Ronaldo does not appear ready to do that yet. At 37, his priority remains to play in the Champions League, to have one or two more chances to add another couple of honors to his extended résumé. Manchester United, the team that made him a star, cannot offer that, and so he does not want to be there any more.

Nor can Sporting Lisbon, Ronaldo’s equivalent of Suárez’s Nacional: Ruben Amorim’s team is in the Champions League, at least, but it is a bit of a stretch to imagine it venturing far into the knockout rounds. That has left one of the best players of all time in a curious position. He needs one of Europe’s best teams to be sufficiently badly organized to sign him, but sufficiently well run to win the Champions League. That is not a story that will have a happy ending.

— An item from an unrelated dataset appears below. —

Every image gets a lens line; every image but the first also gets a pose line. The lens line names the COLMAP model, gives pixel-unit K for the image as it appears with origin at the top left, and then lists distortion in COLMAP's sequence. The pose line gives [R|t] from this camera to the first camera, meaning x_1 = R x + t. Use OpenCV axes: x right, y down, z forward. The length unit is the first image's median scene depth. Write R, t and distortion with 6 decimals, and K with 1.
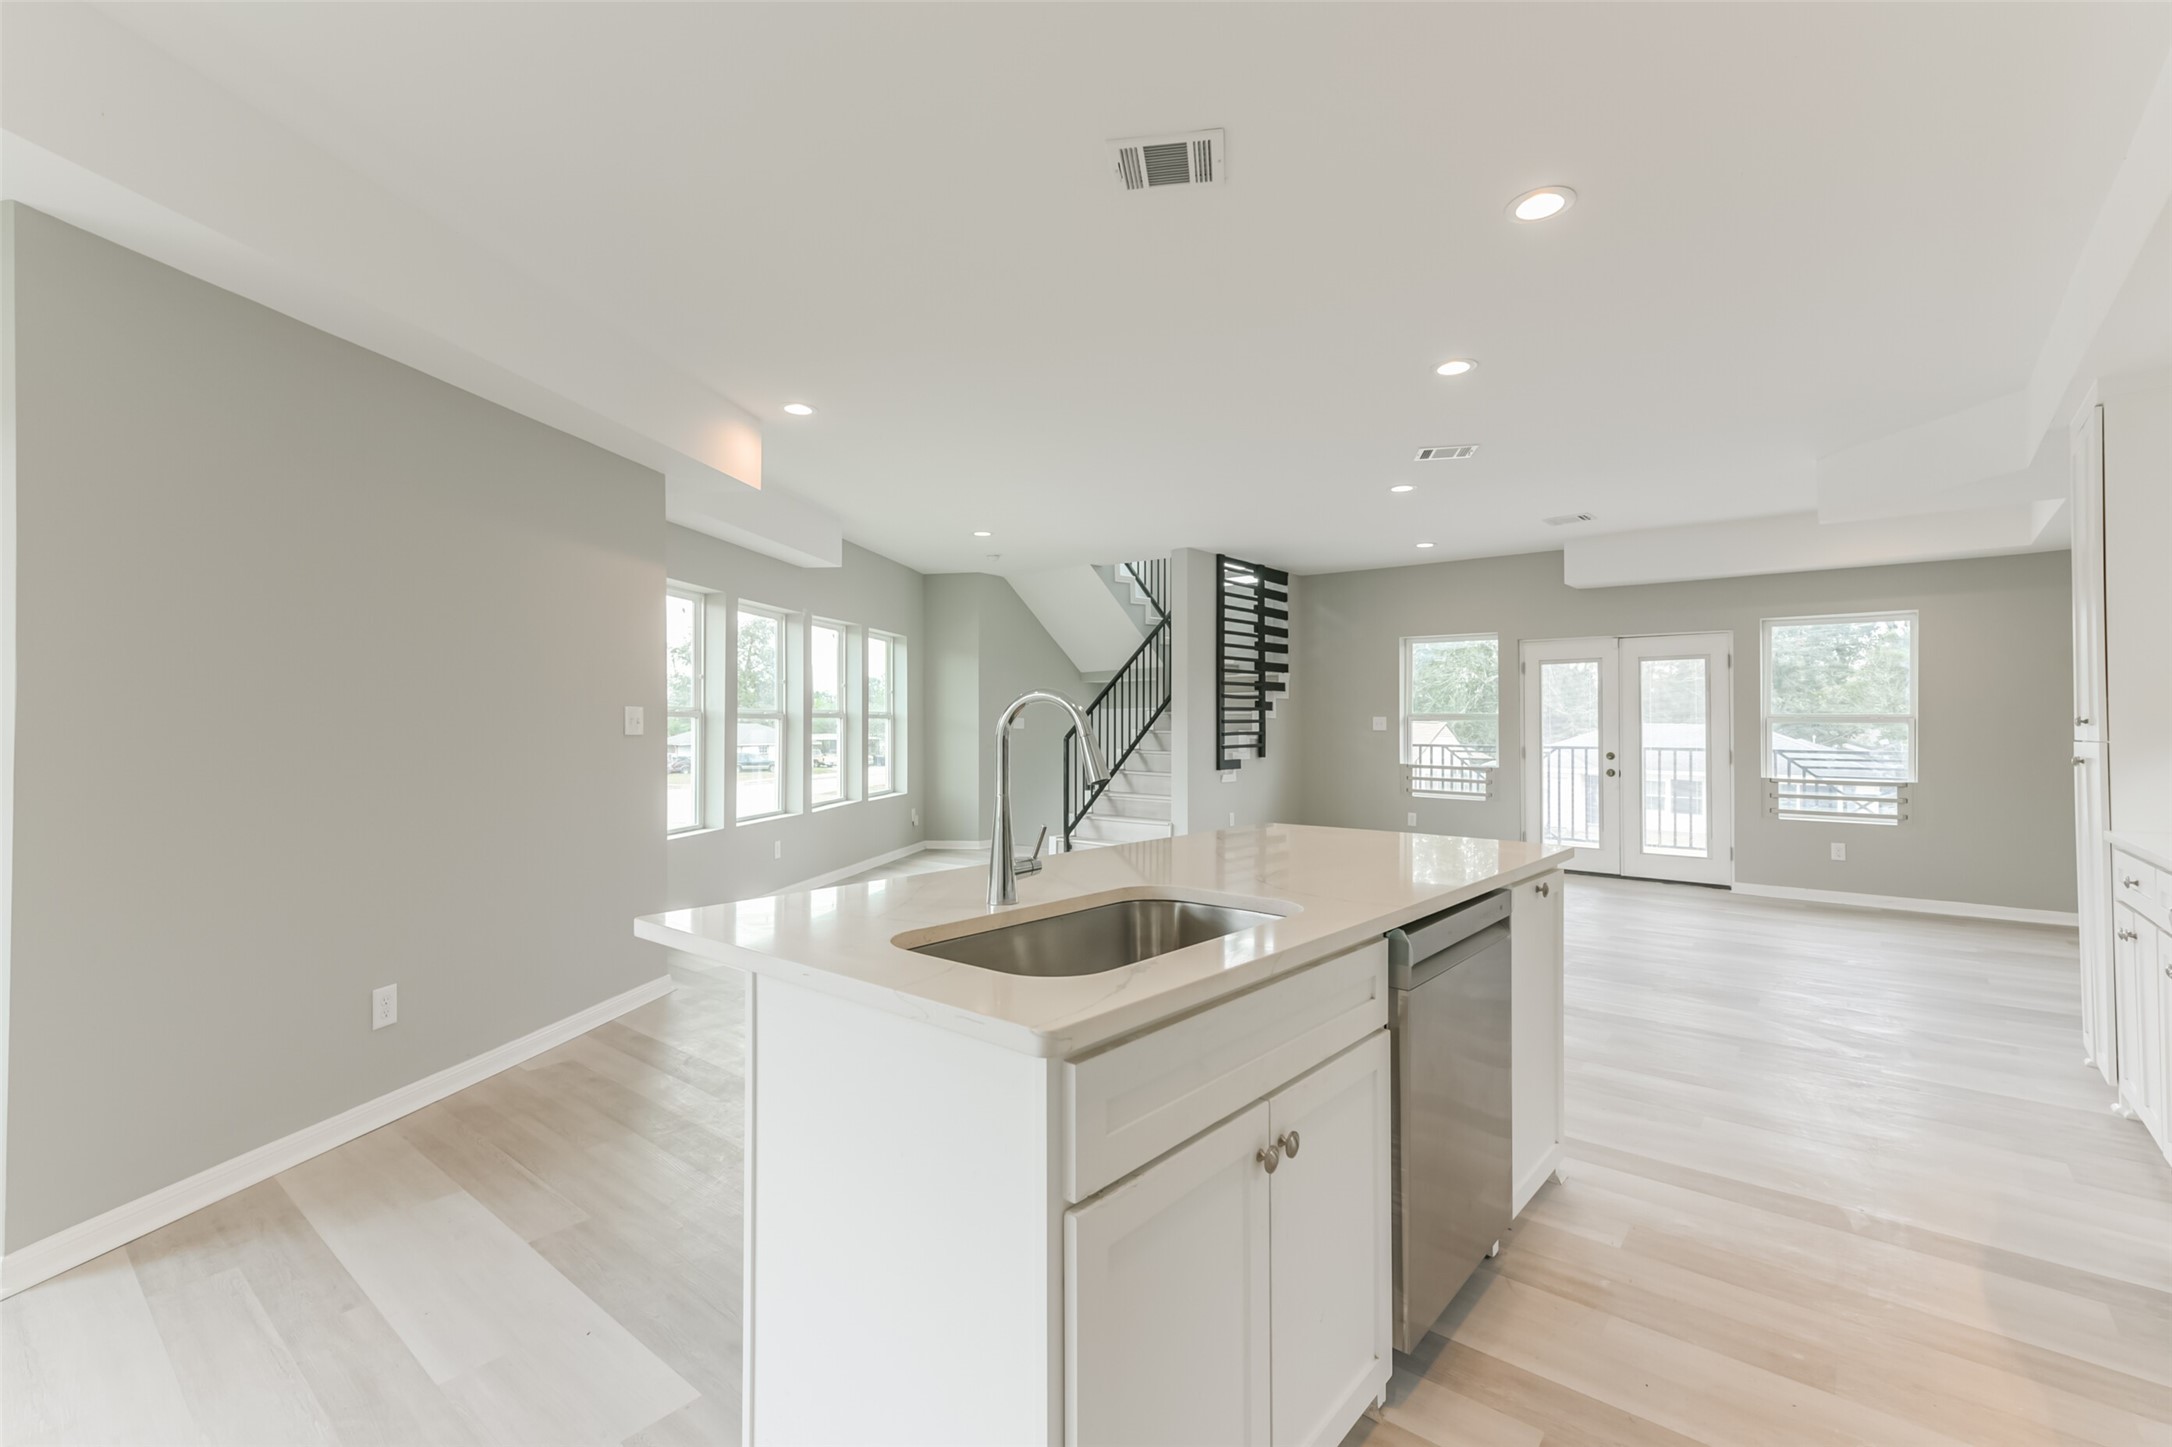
lens RADIAL K [[948.7, 0, 1078.3], [0, 948.7, 714.8], [0, 0, 1]] dist [0.001220, -0.000468]
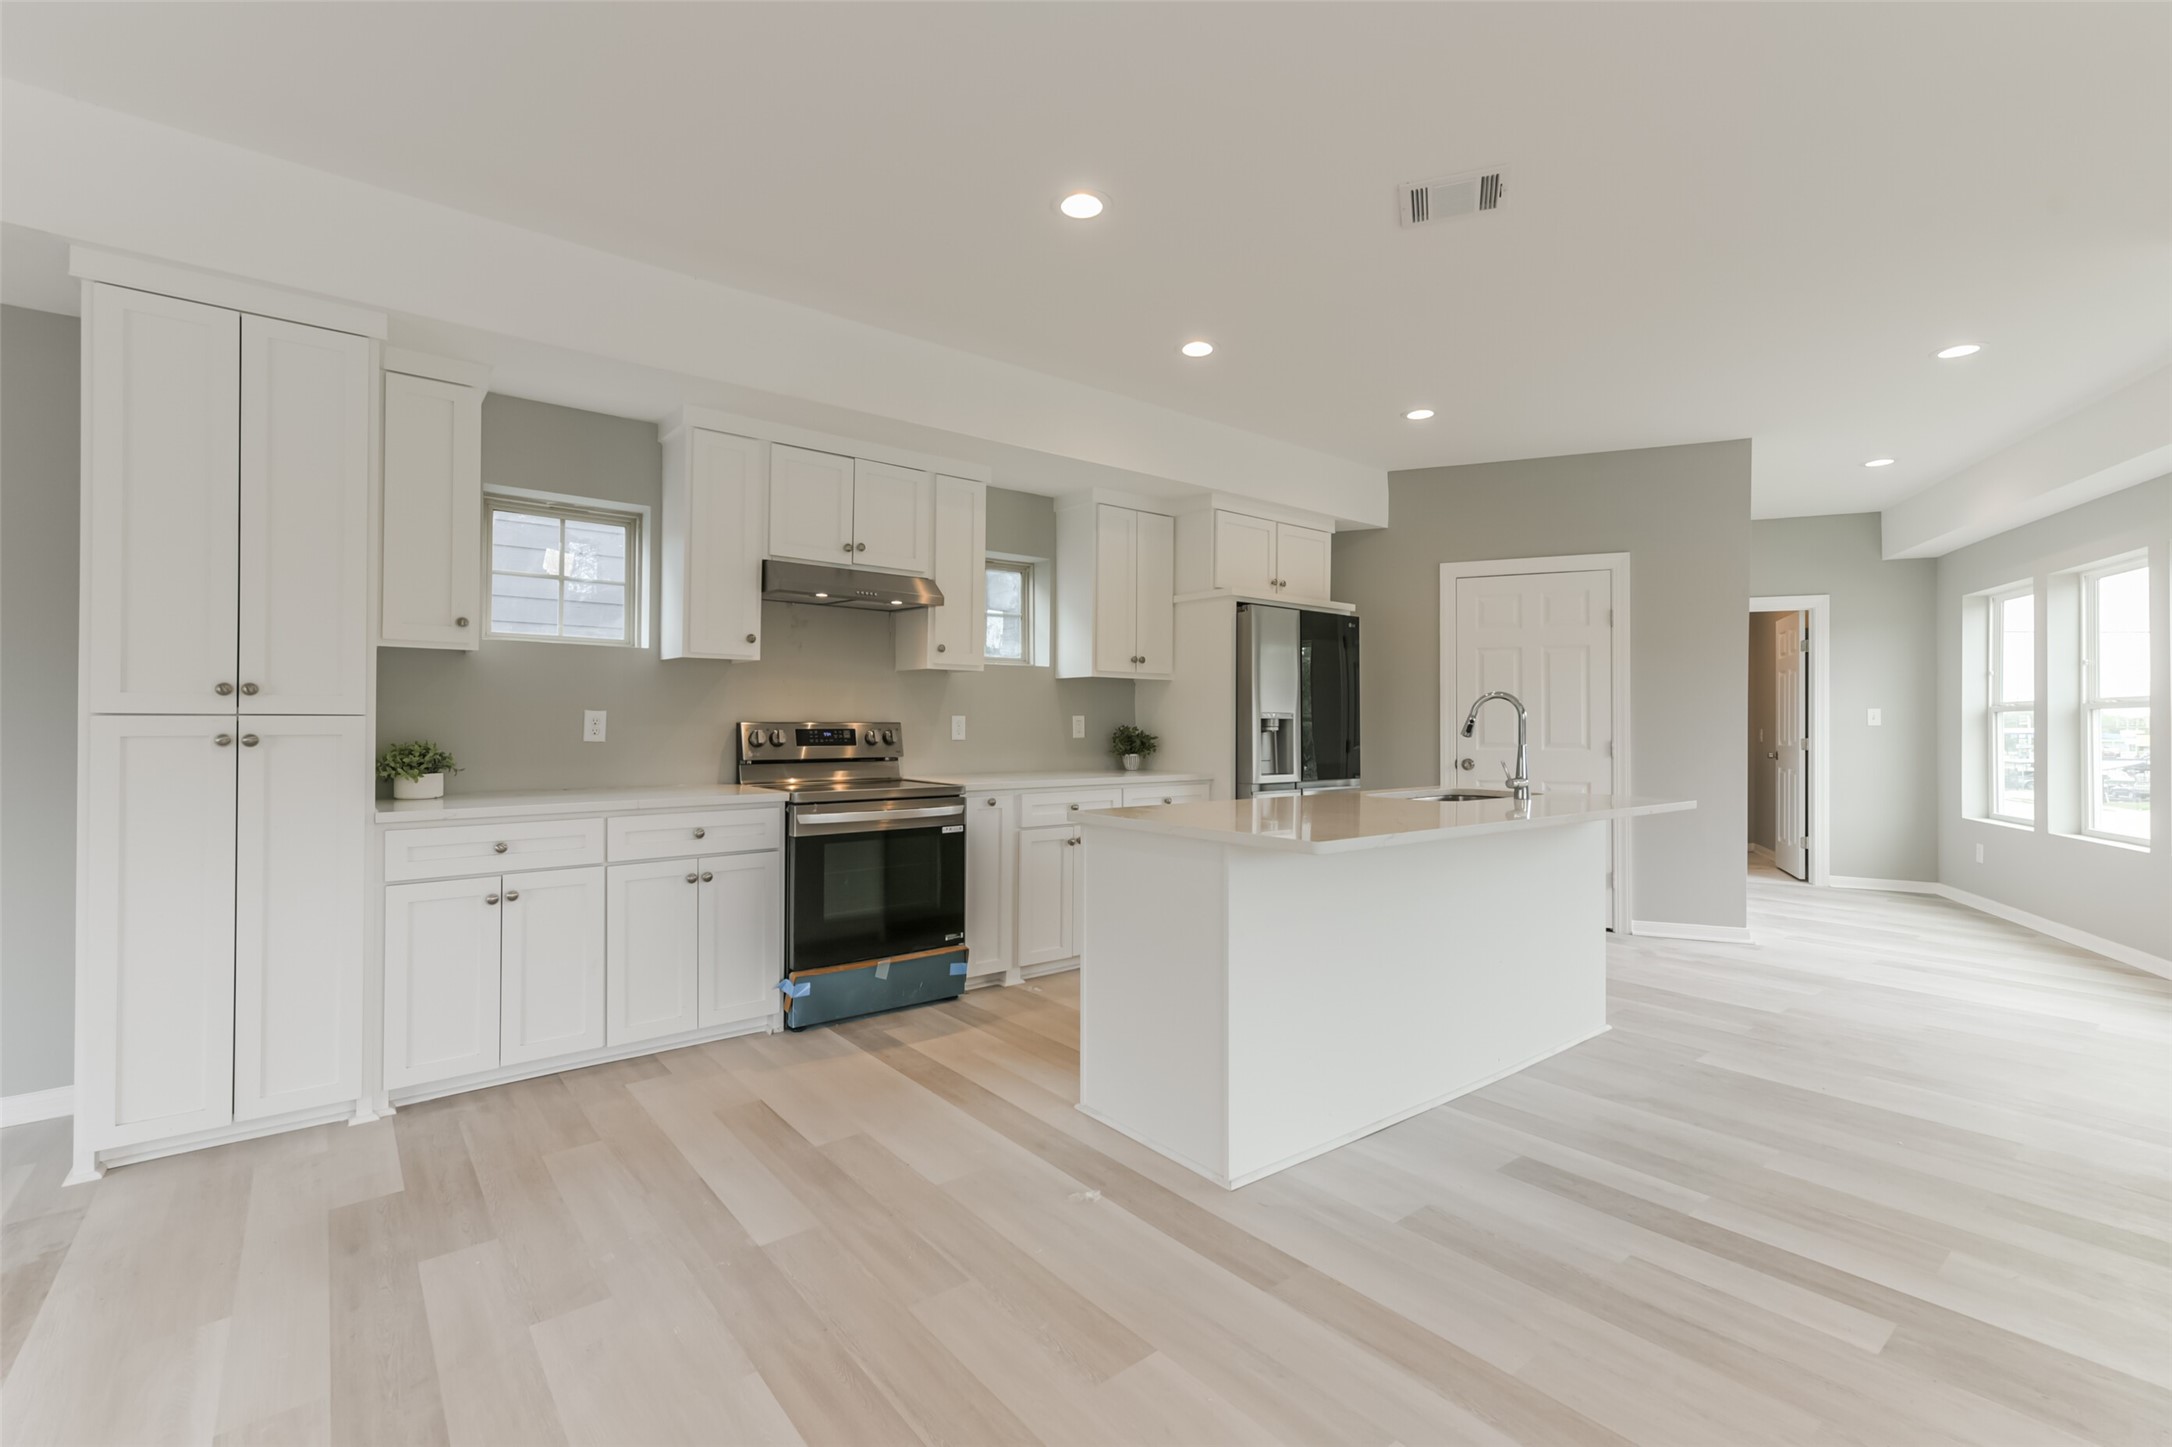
lens RADIAL K [[948.7, 0, 1082.0], [0, 948.7, 722.5], [0, 0, 1]] dist [0.001220, -0.000468]
pose [[-0.982712, -0.011430, 0.184790, 0.105194], [-0.014048, 0.999819, -0.012866, 0.014210], [-0.184609, -0.015239, -0.982694, 0.734749]]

Last week’s newsletter drew two distinct strands of communication. One centered on the future or otherwise of headers, with various suggestions for how they might continue to be incorporated — or not — into soccer.

“Maybe one compromise is limiting them to corners and free kicks into the box?” suggested Ajoy Vachher. “Clanging heads and hard-struck balls hitting heads would still happen, but much less frequently, and a critical part of the game would be preserved.”

Many others went for a more comprehensive solution: Michael Valot, Mary Jo Berman and Tom Kalitkowski all suggested that some sort of “lightweight headgear” might allow the game to preserve heading while minimizing long-term risk. That is thoroughly sensible, of course, but I do wonder how culturally acceptable it would be to players and to fans.

I also thought Tim Schum made a fascinating point about the relevance of the development of the ball itself. The consensus holds that, because modern balls are lighter, they pose less risk than the heavy, sodden, leather balls that players of previous generations were compelled to head as “an act of courage.”

That has come with a risk, though. “With the modern ball has emerged the ability of artisans to ‘spin’ or shape the flighted ball toward or away from goalkeepers,” Tim wrote, something that may have served to ensure crossing’s ongoing prominence in the game.

The other theme, you will be unsurprised to learn, centered on language. Thanks, first of all, to Kevin Duncliffe, for pointing out that the word “soccer” remains “alive and well” not only in the United States, but Ireland, too.

“In news media generally, soccer is the preferred term, and football is reserved for the Gaelic game,” he wrote. “In conversation, ‘football’ may refer to either sport and you have to pick it up from context. Meanwhile, here in the United States, I remain ever eager to point out that the term ‘soccer’ is neither American nor an abomination.”

And thanks to the dozen or so Italians, or Americans of Italian extraction or with Italian links, who educated me on the etymology of the word calcio. Lisa Calevi, for example: “I must remind you that calcio comes from calciare, meaning to kick.” My Italian is passable, though a little rusty, but I will confess I did not know that, and I am grateful for the correction.